- **Given task**
Give the records from the line containing "locality: Jasper county." through the line containing "genus: Quercus", inclusive, as a two-column CSV with the headers field and value. Include one row for each line, put each entry in its own quoted field, and replace line breaks with spaces.
BEGIN Data to use
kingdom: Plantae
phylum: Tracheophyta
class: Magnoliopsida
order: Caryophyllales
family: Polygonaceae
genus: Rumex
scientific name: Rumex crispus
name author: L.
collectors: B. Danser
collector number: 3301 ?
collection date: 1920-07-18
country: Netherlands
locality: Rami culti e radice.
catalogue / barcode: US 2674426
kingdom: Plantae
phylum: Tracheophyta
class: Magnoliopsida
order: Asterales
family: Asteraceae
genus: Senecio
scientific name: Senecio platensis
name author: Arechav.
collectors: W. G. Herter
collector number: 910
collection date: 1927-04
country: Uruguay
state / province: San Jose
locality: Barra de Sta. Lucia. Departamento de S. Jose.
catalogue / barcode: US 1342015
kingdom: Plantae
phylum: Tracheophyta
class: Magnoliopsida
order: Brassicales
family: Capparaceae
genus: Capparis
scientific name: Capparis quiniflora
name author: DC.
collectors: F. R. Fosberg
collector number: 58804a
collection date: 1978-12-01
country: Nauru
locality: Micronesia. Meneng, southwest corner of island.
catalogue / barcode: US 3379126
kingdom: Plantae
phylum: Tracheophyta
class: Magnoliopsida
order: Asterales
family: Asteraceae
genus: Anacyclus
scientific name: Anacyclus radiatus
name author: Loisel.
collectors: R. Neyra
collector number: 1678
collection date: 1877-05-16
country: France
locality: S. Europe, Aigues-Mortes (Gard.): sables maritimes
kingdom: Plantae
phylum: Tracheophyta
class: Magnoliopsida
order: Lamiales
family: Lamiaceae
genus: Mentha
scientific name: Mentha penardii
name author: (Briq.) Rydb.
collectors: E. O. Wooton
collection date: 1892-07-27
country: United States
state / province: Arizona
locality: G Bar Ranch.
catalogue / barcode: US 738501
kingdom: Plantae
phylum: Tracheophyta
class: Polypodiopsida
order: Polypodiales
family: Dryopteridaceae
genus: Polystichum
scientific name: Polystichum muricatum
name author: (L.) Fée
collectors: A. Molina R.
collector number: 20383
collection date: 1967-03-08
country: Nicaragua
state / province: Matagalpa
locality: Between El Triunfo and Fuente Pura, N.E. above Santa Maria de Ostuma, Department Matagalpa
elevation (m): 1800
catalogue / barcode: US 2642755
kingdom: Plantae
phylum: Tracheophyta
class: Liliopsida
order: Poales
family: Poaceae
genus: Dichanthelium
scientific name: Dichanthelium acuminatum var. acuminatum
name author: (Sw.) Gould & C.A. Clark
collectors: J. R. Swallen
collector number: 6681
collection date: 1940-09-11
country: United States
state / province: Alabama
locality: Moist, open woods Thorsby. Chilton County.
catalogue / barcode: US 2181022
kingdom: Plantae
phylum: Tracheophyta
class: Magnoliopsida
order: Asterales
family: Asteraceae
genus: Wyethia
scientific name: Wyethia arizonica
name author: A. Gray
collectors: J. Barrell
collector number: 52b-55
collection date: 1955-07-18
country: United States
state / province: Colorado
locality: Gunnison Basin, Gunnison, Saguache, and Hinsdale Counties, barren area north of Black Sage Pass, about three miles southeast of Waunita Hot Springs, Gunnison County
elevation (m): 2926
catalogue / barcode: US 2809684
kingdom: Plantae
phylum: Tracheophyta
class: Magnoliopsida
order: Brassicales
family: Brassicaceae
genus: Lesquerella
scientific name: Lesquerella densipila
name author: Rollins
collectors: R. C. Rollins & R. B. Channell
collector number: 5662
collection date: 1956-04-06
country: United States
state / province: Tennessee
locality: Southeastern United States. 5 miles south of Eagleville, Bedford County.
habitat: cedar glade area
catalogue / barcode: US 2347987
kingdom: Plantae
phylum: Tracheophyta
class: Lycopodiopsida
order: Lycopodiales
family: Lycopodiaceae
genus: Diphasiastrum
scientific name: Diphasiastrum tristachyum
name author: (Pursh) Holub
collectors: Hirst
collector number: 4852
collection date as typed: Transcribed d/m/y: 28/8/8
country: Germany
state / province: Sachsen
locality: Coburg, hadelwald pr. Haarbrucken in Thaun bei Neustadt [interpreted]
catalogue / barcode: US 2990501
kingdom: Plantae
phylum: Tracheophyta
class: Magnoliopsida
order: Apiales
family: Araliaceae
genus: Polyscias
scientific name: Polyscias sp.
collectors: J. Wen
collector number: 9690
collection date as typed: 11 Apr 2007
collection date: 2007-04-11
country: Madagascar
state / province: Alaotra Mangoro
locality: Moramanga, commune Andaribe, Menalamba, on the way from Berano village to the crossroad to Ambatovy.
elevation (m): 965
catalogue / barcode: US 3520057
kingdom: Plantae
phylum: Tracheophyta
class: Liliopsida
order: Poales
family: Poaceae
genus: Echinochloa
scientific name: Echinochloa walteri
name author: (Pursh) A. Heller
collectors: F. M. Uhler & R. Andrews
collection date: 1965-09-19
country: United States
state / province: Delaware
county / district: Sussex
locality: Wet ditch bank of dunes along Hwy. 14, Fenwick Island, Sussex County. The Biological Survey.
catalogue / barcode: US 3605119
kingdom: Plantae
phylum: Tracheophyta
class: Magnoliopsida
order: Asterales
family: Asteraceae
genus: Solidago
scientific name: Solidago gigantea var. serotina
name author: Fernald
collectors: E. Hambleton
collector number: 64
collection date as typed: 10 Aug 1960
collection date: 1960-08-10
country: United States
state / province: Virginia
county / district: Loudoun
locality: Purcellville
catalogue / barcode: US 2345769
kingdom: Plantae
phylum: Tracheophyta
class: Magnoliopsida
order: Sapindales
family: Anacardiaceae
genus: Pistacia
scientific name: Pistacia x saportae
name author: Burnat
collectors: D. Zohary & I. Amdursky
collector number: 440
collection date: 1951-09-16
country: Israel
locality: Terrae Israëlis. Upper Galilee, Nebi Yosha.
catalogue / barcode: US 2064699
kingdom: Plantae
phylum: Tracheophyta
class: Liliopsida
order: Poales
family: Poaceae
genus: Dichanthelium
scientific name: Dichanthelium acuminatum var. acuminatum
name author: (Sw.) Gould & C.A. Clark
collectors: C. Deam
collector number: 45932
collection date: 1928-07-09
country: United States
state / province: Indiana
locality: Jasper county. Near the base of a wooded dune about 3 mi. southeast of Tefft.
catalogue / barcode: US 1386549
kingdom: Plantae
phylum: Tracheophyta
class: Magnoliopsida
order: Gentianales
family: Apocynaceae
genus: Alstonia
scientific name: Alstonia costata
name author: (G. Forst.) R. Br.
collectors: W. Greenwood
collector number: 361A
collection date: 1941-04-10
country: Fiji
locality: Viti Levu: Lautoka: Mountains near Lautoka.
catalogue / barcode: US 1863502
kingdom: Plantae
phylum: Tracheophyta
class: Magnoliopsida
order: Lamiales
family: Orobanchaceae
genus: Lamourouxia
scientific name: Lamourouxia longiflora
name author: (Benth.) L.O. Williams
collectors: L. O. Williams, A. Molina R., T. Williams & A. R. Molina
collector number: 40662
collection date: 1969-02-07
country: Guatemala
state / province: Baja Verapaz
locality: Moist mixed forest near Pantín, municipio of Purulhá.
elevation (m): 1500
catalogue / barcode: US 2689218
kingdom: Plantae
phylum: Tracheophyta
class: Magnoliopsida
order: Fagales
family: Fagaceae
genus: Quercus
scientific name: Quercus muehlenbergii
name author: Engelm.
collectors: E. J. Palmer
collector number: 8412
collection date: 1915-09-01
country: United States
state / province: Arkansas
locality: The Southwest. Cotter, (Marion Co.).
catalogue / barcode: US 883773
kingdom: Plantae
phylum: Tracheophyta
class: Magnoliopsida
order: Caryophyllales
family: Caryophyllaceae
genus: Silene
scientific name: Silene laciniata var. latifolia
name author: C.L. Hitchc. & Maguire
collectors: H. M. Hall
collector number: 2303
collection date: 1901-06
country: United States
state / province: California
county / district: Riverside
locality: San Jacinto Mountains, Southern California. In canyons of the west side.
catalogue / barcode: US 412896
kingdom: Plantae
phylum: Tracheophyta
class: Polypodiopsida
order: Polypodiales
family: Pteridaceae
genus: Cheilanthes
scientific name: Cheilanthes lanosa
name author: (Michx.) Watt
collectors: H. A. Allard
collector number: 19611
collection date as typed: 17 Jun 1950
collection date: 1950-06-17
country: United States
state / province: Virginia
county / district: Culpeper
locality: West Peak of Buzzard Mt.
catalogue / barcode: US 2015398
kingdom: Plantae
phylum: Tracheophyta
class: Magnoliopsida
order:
END Data to use
- **Problem solution**
field,value
"locality:","Jasper county. Near the base of a wooded dune about 3 mi. southeast of Tefft."
"catalogue / barcode:","US 1386549"
"kingdom:","Plantae"
"phylum:","Tracheophyta"
"class:","Magnoliopsida"
"order:","Gentianales"
"family:","Apocynaceae"
"genus:","Alstonia"
"scientific name:","Alstonia costata"
"name author:","(G. Forst.) R. Br."
"collectors:","W. Greenwood"
"collector number:","361A"
"collection date:","1941-04-10"
"country:","Fiji"
"locality:","Viti Levu: Lautoka: Mountains near Lautoka."
"catalogue / barcode:","US 1863502"
"kingdom:","Plantae"
"phylum:","Tracheophyta"
"class:","Magnoliopsida"
"order:","Lamiales"
"family:","Orobanchaceae"
"genus:","Lamourouxia"
"scientific name:","Lamourouxia longiflora"
"name author:","(Benth.) L.O. Williams"
"collectors:","L. O. Williams, A. Molina R., T. Williams & A. R. Molina"
"collector number:","40662"
"collection date:","1969-02-07"
"country:","Guatemala"
"state / province:","Baja Verapaz"
"locality:","Moist mixed forest near Pantín, municipio of Purulhá."
"elevation (m):","1500"
"catalogue / barcode:","US 2689218"
"kingdom:","Plantae"
"phylum:","Tracheophyta"
"class:","Magnoliopsida"
"order:","Fagales"
"family:","Fagaceae"
"genus:","Quercus"